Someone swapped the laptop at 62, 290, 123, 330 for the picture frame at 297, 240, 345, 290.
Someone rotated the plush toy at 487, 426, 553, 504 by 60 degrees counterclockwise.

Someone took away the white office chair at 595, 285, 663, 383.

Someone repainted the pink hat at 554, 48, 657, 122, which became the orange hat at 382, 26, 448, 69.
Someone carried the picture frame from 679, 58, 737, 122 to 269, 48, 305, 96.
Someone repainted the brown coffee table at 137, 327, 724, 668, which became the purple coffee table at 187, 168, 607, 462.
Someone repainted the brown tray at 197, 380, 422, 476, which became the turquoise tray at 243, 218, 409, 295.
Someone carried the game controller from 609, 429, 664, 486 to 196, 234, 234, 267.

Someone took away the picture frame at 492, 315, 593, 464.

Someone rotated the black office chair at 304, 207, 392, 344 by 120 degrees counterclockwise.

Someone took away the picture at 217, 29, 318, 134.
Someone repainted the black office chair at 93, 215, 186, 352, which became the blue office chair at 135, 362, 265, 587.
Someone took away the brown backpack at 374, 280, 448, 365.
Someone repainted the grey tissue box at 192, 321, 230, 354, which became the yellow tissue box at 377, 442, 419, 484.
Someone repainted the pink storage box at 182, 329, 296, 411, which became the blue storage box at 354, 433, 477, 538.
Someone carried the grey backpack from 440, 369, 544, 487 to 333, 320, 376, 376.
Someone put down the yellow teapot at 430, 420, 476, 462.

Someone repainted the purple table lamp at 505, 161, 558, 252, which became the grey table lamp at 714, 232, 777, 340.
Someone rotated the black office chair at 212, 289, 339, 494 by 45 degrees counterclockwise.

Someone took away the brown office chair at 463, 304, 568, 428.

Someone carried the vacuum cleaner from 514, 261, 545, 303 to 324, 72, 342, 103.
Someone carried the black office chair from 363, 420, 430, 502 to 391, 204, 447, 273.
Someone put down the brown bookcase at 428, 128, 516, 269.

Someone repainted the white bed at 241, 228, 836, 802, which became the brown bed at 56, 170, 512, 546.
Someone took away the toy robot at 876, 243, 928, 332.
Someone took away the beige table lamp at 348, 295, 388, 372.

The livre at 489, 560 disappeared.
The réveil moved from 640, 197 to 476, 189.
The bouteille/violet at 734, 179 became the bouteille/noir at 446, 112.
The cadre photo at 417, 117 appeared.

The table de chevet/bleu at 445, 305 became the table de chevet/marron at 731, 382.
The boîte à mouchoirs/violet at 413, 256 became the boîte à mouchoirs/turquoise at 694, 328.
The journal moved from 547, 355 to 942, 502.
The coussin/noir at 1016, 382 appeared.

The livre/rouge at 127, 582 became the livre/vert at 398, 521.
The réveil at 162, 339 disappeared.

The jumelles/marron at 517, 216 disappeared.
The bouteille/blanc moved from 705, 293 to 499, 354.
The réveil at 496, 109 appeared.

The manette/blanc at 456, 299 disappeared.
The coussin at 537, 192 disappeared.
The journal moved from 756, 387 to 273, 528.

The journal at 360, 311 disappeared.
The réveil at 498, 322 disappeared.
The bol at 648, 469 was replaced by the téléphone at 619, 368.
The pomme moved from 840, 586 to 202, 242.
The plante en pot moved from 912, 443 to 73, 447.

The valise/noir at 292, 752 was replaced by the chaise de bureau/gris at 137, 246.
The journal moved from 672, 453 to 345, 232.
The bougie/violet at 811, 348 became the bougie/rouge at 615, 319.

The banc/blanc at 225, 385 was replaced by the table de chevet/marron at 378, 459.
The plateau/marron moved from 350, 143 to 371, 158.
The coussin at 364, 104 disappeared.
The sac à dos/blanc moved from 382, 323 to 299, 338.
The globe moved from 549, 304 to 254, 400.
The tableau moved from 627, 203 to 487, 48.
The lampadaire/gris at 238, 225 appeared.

• About this task:
Print out the whole listing, with every line exactly as it appears.

• Response to this task:
Someone swapped the laptop at 62, 290, 123, 330 for the picture frame at 297, 240, 345, 290.
Someone rotated the plush toy at 487, 426, 553, 504 by 60 degrees counterclockwise.

Someone took away the white office chair at 595, 285, 663, 383.

Someone repainted the pink hat at 554, 48, 657, 122, which became the orange hat at 382, 26, 448, 69.
Someone carried the picture frame from 679, 58, 737, 122 to 269, 48, 305, 96.
Someone repainted the brown coffee table at 137, 327, 724, 668, which became the purple coffee table at 187, 168, 607, 462.
Someone repainted the brown tray at 197, 380, 422, 476, which became the turquoise tray at 243, 218, 409, 295.
Someone carried the game controller from 609, 429, 664, 486 to 196, 234, 234, 267.

Someone took away the picture frame at 492, 315, 593, 464.

Someone rotated the black office chair at 304, 207, 392, 344 by 120 degrees counterclockwise.

Someone took away the picture at 217, 29, 318, 134.
Someone repainted the black office chair at 93, 215, 186, 352, which became the blue office chair at 135, 362, 265, 587.
Someone took away the brown backpack at 374, 280, 448, 365.
Someone repainted the grey tissue box at 192, 321, 230, 354, which became the yellow tissue box at 377, 442, 419, 484.
Someone repainted the pink storage box at 182, 329, 296, 411, which became the blue storage box at 354, 433, 477, 538.
Someone carried the grey backpack from 440, 369, 544, 487 to 333, 320, 376, 376.
Someone put down the yellow teapot at 430, 420, 476, 462.

Someone repainted the purple table lamp at 505, 161, 558, 252, which became the grey table lamp at 714, 232, 777, 340.
Someone rotated the black office chair at 212, 289, 339, 494 by 45 degrees counterclockwise.

Someone took away the brown office chair at 463, 304, 568, 428.

Someone carried the vacuum cleaner from 514, 261, 545, 303 to 324, 72, 342, 103.
Someone carried the black office chair from 363, 420, 430, 502 to 391, 204, 447, 273.
Someone put down the brown bookcase at 428, 128, 516, 269.

Someone repainted the white bed at 241, 228, 836, 802, which became the brown bed at 56, 170, 512, 546.
Someone took away the toy robot at 876, 243, 928, 332.
Someone took away the beige table lamp at 348, 295, 388, 372.

The livre at 489, 560 disappeared.
The réveil moved from 640, 197 to 476, 189.
The bouteille/violet at 734, 179 became the bouteille/noir at 446, 112.
The cadre photo at 417, 117 appeared.

The table de chevet/bleu at 445, 305 became the table de chevet/marron at 731, 382.
The boîte à mouchoirs/violet at 413, 256 became the boîte à mouchoirs/turquoise at 694, 328.
The journal moved from 547, 355 to 942, 502.
The coussin/noir at 1016, 382 appeared.

The livre/rouge at 127, 582 became the livre/vert at 398, 521.
The réveil at 162, 339 disappeared.

The jumelles/marron at 517, 216 disappeared.
The bouteille/blanc moved from 705, 293 to 499, 354.
The réveil at 496, 109 appeared.

The manette/blanc at 456, 299 disappeared.
The coussin at 537, 192 disappeared.
The journal moved from 756, 387 to 273, 528.

The journal at 360, 311 disappeared.
The réveil at 498, 322 disappeared.
The bol at 648, 469 was replaced by the téléphone at 619, 368.
The pomme moved from 840, 586 to 202, 242.
The plante en pot moved from 912, 443 to 73, 447.

The valise/noir at 292, 752 was replaced by the chaise de bureau/gris at 137, 246.
The journal moved from 672, 453 to 345, 232.
The bougie/violet at 811, 348 became the bougie/rouge at 615, 319.

The banc/blanc at 225, 385 was replaced by the table de chevet/marron at 378, 459.
The plateau/marron moved from 350, 143 to 371, 158.
The coussin at 364, 104 disappeared.
The sac à dos/blanc moved from 382, 323 to 299, 338.
The globe moved from 549, 304 to 254, 400.
The tableau moved from 627, 203 to 487, 48.
The lampadaire/gris at 238, 225 appeared.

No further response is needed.